/---

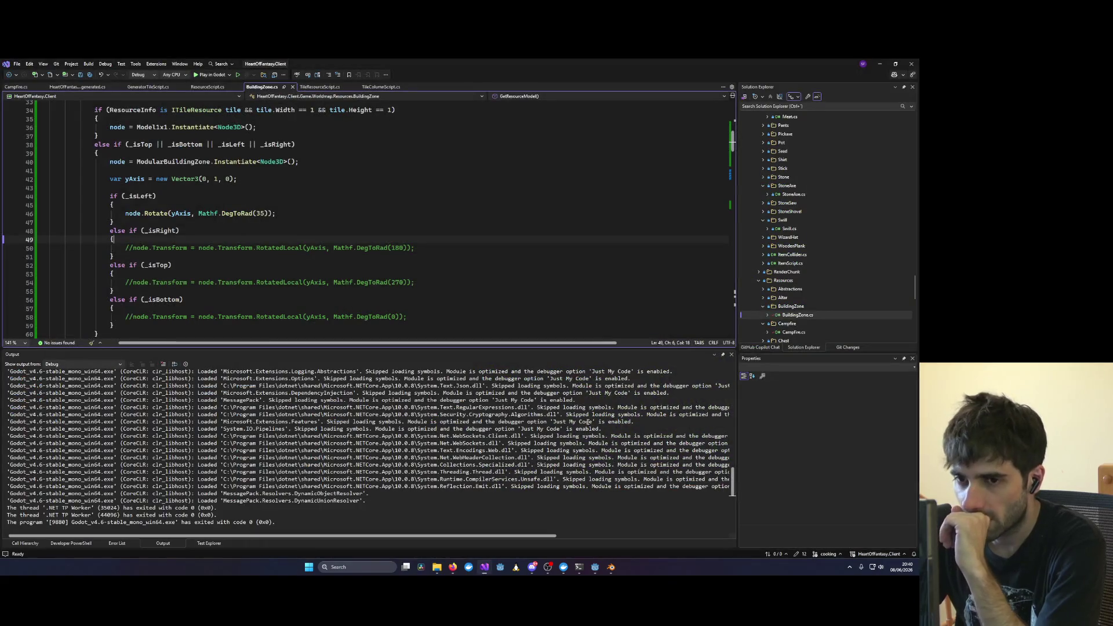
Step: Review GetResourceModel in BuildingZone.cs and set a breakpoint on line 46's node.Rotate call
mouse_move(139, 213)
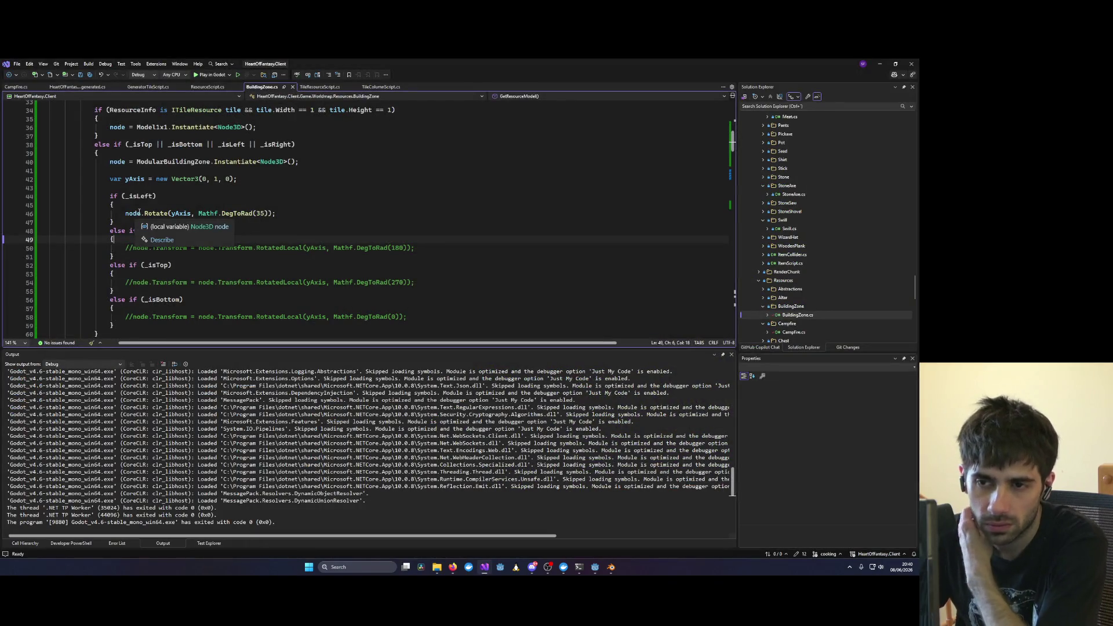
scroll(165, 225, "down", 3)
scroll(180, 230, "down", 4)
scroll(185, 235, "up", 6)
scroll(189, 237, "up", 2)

\---
/---

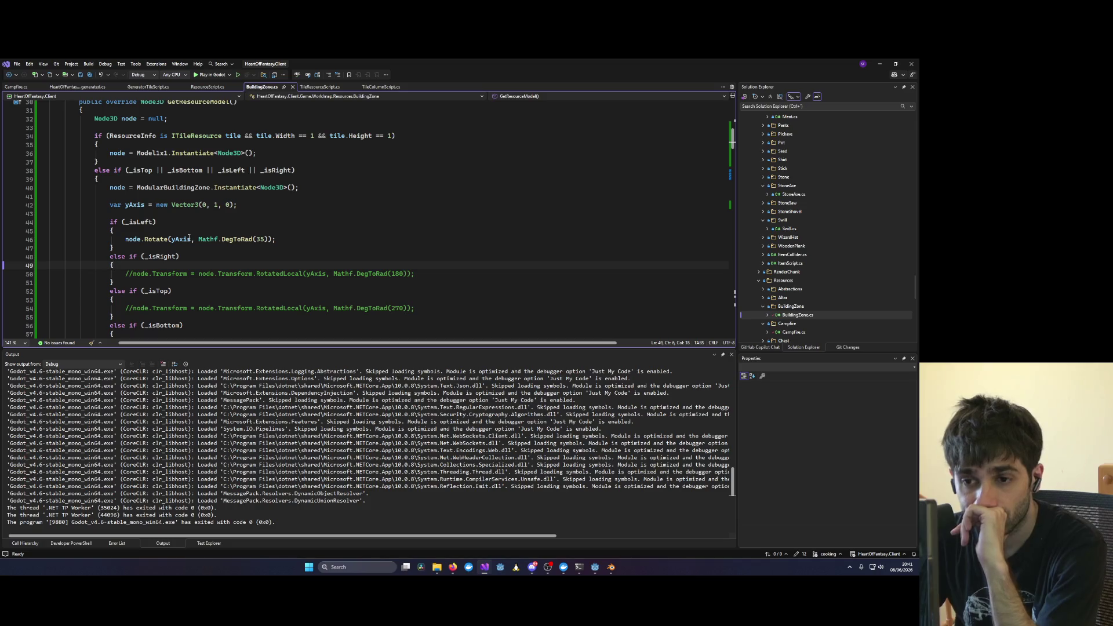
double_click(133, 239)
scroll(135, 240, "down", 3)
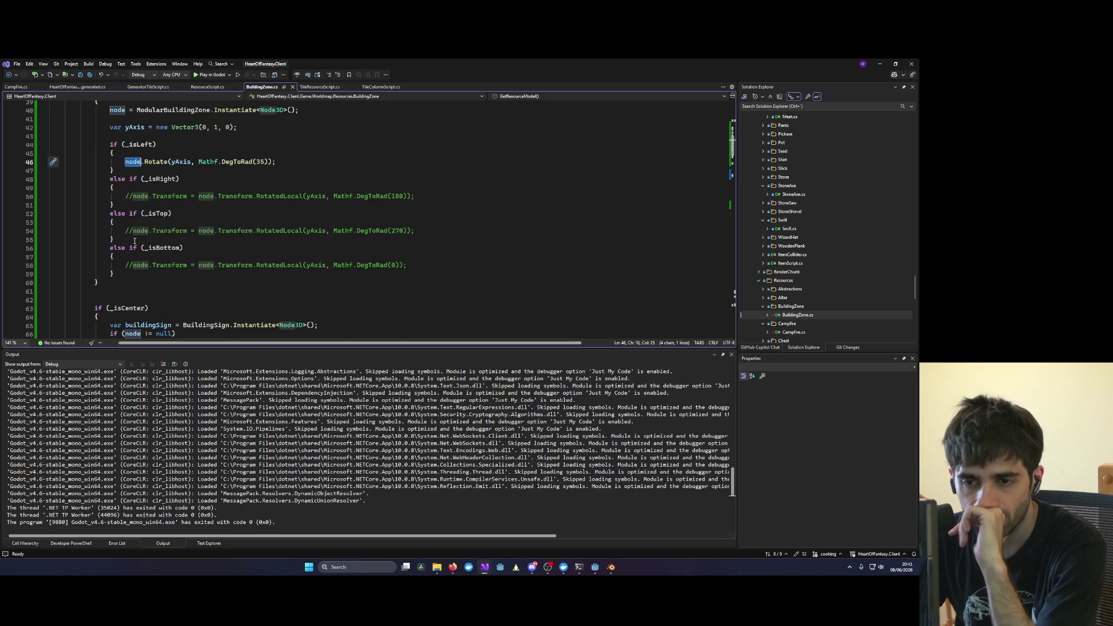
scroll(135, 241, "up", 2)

\---

Activity = Return every line from the entries above that includes the word "down".

Written solution =
scroll(165, 225, "down", 3)
scroll(180, 230, "down", 4)
scroll(135, 240, "down", 3)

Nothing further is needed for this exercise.